▸ Questões propostas
a – Transcreva do texto extraído tudo desde "Pelo que deve" até "e merecida JUSTIÇA.".
b – Passe para inglês esta frase do texto extraído: "Não deveria ter tido aplicação o disposto no artigo 4.º do ETAF."

▸ Texto extraído
↓

25. Assim, é perante os termos em que é estruturada a petição inicial que se afere se, atentos os contornos objetivos (pedido e seus fundamentos) e subjetivos (identidade das partes) da ação, a sua apreciação se enquadra na competência dos Tribunais Administrativos ou na competência dos tribunais judiciais comuns;
26. Os atos de gestão privada são, de modo geral, aqueles que, embora praticados por órgãos, agentes ou representantes do Estado ou de outras pessoas coletivas públicas, estão sujeitos às mesmas regras que vigorariam para a hipótese de serem praticados por simples particulares, são atos em que o Estado ou pessoa coletiva pública intervém como um simples particular, despido do seu poder de soberania ou do seu jus imperii.
27. O presente diferendo insere-se estritamente nas relações entre a ora Recorrente e os consumidores/utilizadores, aqui Recorrida, pedindo-se o pagamento das quantias devidas pelo fornecimento de água a que a Recorrida estava obrigada por força do contrato de fornecimento, centrando-se o diferendo no volume e pagamento do preço da água;
28. Baseando-se num contrato que se ordena no âmbito do direito privado.
Pelo que deve ser dirimido nos Tribunais Judiciais, tendo o Juízo de Média e Pequena Instância Cível de Estarreja competência material para decidir a presente ação.
Foram violados os artigos 64º e 65.º, 96º, 97º n.º 2, 99º n.º 1, 278º n.º 1 al. a), 576º n.º 2 1.º parte, 577º 1, al. a), todos do Código de Processo Civil, bem como o artigo 1.º, n.º 1 do ETAF, e ainda, os artigos 211.º 1 e 212, n.º 3 da Constituição da República Portuguesa.
Não deveria ter tido aplicação o disposto no artigo 4.º do ETAF.
Assim, revogando V.ªs Ex.ªs a decisão recorrida, julgando materialmente competente o Juízo de Média e Pequena Instância Cível de Estarreja, estarão a pugnar pela acostumada e merecida JUSTIÇA.
A Digna Magistrada do MP respondeu às alegações de recurso, concluindo:
1. O despacho recorrido aborda exaustivamente a problemática em discussão, com o qual concordamos totalmente, pelo que o mesmo não me merece qualquer censura, devendo manter-se o aí doutamente decidido.
Sem prescindir:
2. Como é sabido, na vigência do anterior Estatuto dos Tribunais Administrativos e Fiscais (Decreto-Lei nº 128/84, de 27 de Abril), o critério diferenciador da competência entre a jurisdição administrativa e a jurisdição cível assentava no conceito de actos de gestão pública e no de actos de gestão privada.

↑

▸ Dados fornecidos

↓

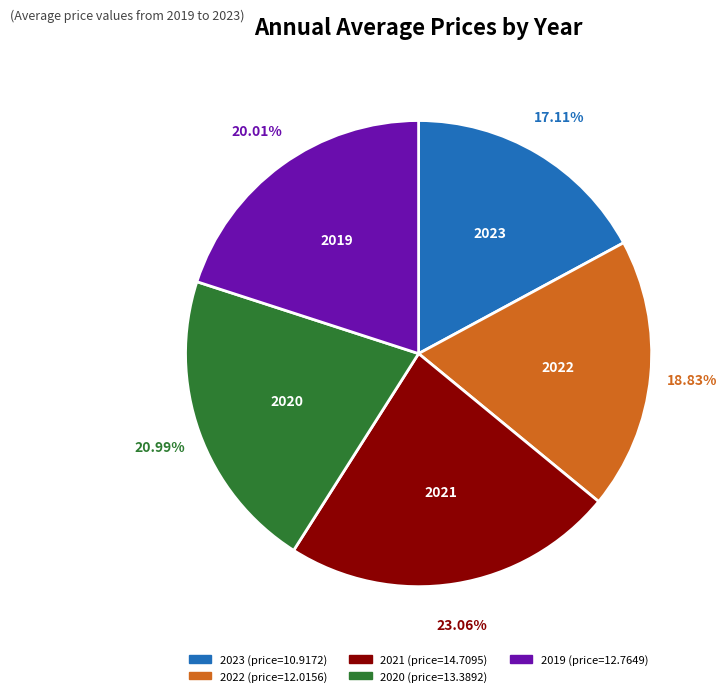

Is it true that 2019 is 20% of the pie?

True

↑

▸ Respostas numeradas
a –
Pelo que deve ser dirimido nos Tribunais Judiciais, tendo o Juízo de Média e Pequena Instância Cível de Estarreja competência material para decidir a presente ação.
Foram violados os artigos 64º e 65.º, 96º, 97º n.º 2, 99º n.º 1, 278º n.º 1 al. a), 576º n.º 2 1.º parte, 577º 1, al. a), todos do Código de Processo Civil, bem como o artigo 1.º, n.º 1 do ETAF, e ainda, os artigos 211.º 1 e 212, n.º 3 da Constituição da República Portuguesa.
Não deveria ter tido aplicação o disposto no artigo 4.º do ETAF.
Assim, revogando V.ªs Ex.ªs a decisão recorrida, julgando materialmente competente o Juízo de Média e Pequena Instância Cível de Estarreja, estarão a pugnar pela acostumada e merecida JUSTIÇA.

b – The provisions of Article 4 of the ETAF should not have been applied.